§ **Prompt**
Needed from the data below: every line from the one with "immunohistochemical staining in" up to and including the one with "is no significant", repeated exactly and with nothing else.

Start of Entries supplied

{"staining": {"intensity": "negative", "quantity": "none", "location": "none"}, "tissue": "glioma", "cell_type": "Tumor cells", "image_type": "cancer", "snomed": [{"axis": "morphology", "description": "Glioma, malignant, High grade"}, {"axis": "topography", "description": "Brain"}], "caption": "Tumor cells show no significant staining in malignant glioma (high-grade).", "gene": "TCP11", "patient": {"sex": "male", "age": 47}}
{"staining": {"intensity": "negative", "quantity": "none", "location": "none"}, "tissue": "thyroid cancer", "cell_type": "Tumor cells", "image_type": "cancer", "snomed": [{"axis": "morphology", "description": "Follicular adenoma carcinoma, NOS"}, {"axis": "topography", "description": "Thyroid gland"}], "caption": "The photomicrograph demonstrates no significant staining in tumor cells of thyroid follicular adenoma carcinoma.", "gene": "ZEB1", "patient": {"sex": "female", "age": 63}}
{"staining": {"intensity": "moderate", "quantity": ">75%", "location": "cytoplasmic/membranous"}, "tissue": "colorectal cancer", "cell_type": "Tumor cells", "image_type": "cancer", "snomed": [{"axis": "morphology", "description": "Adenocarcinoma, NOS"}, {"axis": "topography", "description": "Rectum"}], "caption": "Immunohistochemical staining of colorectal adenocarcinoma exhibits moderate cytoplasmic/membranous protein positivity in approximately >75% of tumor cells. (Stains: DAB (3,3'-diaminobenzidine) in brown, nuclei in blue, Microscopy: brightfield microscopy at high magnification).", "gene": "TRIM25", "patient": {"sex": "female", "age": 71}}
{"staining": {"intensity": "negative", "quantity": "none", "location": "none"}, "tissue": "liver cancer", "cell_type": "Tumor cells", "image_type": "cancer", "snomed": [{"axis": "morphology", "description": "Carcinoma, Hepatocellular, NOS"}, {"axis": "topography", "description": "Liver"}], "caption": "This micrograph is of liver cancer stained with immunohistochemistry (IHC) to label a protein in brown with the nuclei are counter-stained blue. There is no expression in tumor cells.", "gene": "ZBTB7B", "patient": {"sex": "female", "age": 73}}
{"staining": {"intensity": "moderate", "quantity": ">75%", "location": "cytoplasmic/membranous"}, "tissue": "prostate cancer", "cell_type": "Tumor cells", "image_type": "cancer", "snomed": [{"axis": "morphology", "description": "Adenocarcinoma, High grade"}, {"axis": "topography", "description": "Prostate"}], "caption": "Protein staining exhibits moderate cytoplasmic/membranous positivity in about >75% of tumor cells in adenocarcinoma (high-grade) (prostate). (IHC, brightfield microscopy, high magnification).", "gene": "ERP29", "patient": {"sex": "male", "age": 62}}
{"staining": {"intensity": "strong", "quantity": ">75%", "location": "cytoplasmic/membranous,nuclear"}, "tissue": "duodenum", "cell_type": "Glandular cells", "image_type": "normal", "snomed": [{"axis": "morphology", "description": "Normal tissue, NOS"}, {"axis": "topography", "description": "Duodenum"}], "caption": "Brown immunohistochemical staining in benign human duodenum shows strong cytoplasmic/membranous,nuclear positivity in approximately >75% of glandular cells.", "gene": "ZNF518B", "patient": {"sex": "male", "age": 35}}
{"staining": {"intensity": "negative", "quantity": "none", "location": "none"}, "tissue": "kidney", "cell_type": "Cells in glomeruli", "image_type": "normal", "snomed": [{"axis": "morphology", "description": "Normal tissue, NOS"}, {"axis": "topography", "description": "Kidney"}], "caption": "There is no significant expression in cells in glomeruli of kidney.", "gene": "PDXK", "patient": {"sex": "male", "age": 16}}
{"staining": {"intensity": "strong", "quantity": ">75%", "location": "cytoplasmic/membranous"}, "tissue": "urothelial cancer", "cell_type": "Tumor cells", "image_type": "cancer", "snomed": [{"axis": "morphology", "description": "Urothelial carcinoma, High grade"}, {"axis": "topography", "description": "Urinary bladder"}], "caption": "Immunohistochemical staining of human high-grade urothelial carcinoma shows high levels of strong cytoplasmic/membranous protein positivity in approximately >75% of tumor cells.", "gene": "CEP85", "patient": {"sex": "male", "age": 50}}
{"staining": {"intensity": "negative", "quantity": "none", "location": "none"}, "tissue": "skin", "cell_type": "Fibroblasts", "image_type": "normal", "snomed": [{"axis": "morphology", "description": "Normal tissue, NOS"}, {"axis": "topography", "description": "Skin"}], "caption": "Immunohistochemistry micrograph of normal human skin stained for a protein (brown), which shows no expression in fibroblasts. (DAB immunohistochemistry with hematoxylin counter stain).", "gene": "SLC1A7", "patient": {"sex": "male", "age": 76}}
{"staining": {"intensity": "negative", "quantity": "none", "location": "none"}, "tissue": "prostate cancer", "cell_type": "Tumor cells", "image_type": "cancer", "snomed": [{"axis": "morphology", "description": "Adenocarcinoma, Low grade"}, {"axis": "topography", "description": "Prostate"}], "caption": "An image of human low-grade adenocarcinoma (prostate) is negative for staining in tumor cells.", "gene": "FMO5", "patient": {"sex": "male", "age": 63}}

End of Entries supplied

§ **Task response**
{"staining": {"intensity": "strong", "quantity": ">75%", "location": "cytoplasmic/membranous,nuclear"}, "tissue": "duodenum", "cell_type": "Glandular cells", "image_type": "normal", "snomed": [{"axis": "morphology", "description": "Normal tissue, NOS"}, {"axis": "topography", "description": "Duodenum"}], "caption": "Brown immunohistochemical staining in benign human duodenum shows strong cytoplasmic/membranous,nuclear positivity in approximately >75% of glandular cells.", "gene": "ZNF518B", "patient": {"sex": "male", "age": 35}}
{"staining": {"intensity": "negative", "quantity": "none", "location": "none"}, "tissue": "kidney", "cell_type": "Cells in glomeruli", "image_type": "normal", "snomed": [{"axis": "morphology", "description": "Normal tissue, NOS"}, {"axis": "topography", "description": "Kidney"}], "caption": "There is no significant expression in cells in glomeruli of kidney.", "gene": "PDXK", "patient": {"sex": "male", "age": 16}}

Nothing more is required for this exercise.